Edit edd.rest.scripts.local_settings.py to set target deployments, for example, for local EDD/ICE instances:
LOCAL_DOCKER_EDD_URL = 'https://192.168.99.100:443'
DOCKER_CONTAINER_INTERNAL_URL = 'https://localhost:8000'
EDD_URL = LOCAL_DOCKER_EDD_URL
VERIFY_EDD_CERT = False
LOCAL_ICE_URL = 'https://localhost:8443'
ICE_TEST_URL = 'http://registry-test.jbei.org:8443'
ICE_URL = LOCAL_ICE_URL
VERIFY_ICE_CERT = False
DEFAULT_LOCALE = b'en_US.UTF-8' # override Docker container default to work in OSX
Doing a dry run first helps to quickly identify configuration / software syntax errors without
polluting the test databases with partial changes. If making significant changes to the script, or
following significant changes to EDD / ICE, consider using the -test_edd_strain_limit
option to
test progressively larger numbers of EDD strains. Also consider using command line options to test a
single EDD strain / ICE entry, or initially omitting the -scan_ice_entries
option to focus just on
the faster/most useful portion of the script that only examines strains found in EDD's database.
Always save the script's output to file, since it takes around an hour for each full run on a
development laptop.
You can help to test the -dry-run
option by commenting out the lines that set the write_enabled
property for the EDD/ICE client side API instances created just following the initial user login.

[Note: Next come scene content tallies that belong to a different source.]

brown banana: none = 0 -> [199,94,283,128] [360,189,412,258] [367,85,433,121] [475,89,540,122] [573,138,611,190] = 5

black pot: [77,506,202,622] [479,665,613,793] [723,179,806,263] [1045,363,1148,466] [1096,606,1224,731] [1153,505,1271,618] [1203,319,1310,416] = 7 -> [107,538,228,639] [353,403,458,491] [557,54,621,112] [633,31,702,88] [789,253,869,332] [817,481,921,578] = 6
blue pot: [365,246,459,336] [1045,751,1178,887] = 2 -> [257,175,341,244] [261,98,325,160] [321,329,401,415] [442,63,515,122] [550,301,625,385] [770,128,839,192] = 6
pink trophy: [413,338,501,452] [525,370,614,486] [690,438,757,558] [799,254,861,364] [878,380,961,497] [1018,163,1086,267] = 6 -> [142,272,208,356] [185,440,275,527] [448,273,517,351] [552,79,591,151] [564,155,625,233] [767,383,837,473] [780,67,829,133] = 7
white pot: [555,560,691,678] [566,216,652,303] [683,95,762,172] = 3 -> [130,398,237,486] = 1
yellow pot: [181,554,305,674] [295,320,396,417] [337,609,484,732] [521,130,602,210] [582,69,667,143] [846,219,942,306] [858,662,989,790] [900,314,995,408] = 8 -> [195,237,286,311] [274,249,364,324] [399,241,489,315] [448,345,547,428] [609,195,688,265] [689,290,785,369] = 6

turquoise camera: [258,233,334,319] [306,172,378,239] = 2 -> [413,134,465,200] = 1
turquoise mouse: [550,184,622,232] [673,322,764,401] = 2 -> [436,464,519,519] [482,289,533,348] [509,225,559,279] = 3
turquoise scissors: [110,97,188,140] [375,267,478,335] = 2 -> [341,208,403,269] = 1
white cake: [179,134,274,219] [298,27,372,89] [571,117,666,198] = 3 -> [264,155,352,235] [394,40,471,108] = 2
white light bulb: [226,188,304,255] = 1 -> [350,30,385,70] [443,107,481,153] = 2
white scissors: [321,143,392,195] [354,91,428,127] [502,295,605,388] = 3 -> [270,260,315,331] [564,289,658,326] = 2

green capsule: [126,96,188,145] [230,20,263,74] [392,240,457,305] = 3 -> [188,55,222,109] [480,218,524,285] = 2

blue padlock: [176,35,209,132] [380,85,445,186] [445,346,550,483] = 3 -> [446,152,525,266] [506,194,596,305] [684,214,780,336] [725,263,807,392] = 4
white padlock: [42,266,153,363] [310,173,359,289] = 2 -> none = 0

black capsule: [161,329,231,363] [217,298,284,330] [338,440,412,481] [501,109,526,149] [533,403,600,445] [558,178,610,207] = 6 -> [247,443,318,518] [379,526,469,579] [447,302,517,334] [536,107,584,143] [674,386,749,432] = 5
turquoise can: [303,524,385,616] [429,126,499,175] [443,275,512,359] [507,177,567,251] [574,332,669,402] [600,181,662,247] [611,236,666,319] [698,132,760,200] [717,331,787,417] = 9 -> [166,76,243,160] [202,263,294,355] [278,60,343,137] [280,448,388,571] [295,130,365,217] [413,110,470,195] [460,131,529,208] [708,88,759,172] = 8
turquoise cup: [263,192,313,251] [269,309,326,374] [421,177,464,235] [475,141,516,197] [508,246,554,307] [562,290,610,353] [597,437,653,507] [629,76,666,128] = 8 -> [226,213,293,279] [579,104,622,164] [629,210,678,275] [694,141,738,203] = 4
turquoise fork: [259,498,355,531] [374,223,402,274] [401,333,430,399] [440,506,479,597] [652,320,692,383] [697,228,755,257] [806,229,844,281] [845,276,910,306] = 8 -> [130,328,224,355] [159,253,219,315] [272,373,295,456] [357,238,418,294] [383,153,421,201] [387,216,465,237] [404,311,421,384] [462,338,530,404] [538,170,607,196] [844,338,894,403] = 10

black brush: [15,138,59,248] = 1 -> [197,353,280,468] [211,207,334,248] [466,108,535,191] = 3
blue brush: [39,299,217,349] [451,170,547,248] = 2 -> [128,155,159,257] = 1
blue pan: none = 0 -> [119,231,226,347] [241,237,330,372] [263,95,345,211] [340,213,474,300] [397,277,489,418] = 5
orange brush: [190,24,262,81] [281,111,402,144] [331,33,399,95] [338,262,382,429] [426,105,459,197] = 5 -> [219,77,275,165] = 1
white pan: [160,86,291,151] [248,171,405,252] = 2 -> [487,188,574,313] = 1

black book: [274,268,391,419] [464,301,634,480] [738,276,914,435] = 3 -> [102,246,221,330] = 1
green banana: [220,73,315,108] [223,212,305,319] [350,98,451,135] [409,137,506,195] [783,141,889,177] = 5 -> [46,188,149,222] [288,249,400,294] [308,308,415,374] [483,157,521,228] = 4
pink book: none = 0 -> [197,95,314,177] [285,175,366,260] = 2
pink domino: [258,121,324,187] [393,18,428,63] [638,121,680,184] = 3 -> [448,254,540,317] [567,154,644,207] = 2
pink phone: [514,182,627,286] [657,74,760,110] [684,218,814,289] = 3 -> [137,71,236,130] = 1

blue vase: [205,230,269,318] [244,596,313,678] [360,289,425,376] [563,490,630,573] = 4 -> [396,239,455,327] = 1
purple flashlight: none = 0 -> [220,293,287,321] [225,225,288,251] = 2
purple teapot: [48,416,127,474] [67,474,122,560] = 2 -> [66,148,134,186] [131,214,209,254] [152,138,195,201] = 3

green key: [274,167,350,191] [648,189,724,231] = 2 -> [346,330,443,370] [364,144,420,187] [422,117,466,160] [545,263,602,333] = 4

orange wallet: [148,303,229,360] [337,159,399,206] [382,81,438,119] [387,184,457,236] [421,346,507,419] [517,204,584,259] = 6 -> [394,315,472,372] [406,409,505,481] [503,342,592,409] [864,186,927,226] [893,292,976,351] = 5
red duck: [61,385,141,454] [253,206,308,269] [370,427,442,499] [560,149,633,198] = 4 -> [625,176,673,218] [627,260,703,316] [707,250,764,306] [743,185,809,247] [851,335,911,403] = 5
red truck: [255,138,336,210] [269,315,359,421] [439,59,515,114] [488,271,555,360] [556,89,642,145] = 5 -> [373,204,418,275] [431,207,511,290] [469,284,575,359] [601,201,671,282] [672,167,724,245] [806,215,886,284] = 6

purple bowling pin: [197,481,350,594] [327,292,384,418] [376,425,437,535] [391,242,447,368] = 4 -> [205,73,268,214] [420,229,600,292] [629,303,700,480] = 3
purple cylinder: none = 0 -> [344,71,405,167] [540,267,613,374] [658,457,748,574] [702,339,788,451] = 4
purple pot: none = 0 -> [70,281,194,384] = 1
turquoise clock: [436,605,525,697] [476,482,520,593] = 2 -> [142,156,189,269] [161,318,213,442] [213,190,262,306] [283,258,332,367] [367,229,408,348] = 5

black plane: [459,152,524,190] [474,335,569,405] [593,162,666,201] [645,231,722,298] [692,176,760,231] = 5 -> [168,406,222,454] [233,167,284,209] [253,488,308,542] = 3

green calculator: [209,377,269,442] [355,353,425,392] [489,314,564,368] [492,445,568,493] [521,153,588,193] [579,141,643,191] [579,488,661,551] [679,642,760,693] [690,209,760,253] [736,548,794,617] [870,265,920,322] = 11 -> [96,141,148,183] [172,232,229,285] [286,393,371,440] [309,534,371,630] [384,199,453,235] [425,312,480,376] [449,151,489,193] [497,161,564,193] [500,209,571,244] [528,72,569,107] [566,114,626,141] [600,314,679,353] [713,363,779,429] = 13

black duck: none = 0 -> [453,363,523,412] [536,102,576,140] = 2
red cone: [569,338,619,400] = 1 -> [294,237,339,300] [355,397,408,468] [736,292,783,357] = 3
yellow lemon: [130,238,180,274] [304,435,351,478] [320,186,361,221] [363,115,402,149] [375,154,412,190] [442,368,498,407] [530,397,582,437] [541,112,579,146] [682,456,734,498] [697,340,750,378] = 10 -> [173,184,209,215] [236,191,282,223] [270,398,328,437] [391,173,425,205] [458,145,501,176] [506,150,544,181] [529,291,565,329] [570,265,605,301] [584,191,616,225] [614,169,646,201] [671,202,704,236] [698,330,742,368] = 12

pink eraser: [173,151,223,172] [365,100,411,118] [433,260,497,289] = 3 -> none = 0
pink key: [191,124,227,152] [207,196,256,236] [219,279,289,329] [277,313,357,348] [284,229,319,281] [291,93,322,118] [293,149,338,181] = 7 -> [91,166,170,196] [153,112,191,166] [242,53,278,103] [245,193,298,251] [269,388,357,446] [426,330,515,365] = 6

The base level API code should raise Exceptions if any real mutator methods accidentally get called
(e.g. because of easy-to-miss maintenance oversights)
python -m edd.rest.scripts.maintain_ice_links -username mark.forrer \
-dry_run -scan_ice_entries -test_edd_url https://edd.jbei.org/ 2>&1 | tee 1-dry-run.txt
Do a full run of the script, and consider using a combination of grep / summary stastics computed by the script to identify logic errors. Also consider checking for unexpected differences in summary results from the dry run mode (which is a bit brittle) Comparisons of this type nearly always turn up bugs that would otherwise go undetected.
python -m edd.rest.scripts.maintain_ice_links -username mark.forrer -scan_ice_entries \
-test_edd_url https://edd.jbei.org/ 2>&1 | tee 2-first-run.txt
Do a second full run of the script to make sure all of the changes attempted by the first run actually stuck. A lot of effort went into writing the consistency checks that cause the script to update ICE's links. Use them to help.
python -m edd.rest.scripts.maintain_ice_links -username mark.forrer -scan_ice_entries \
-test_edd_url https://edd.jbei.org/ 2>&1 | tee 3-second-run.txt
As used presently at JBEI, the EDD/ICE test database contents have diverged significantly from production as a result of testing use. The differences are a significant advantage in this case, since they exercise the script more fully by exhibiting more inconsistencies han the EDD/ICE production databases. As a result, they're better stress tests of the script. Dump files are saved to Google Drive that capture the state of these databases before the script was run to correct them.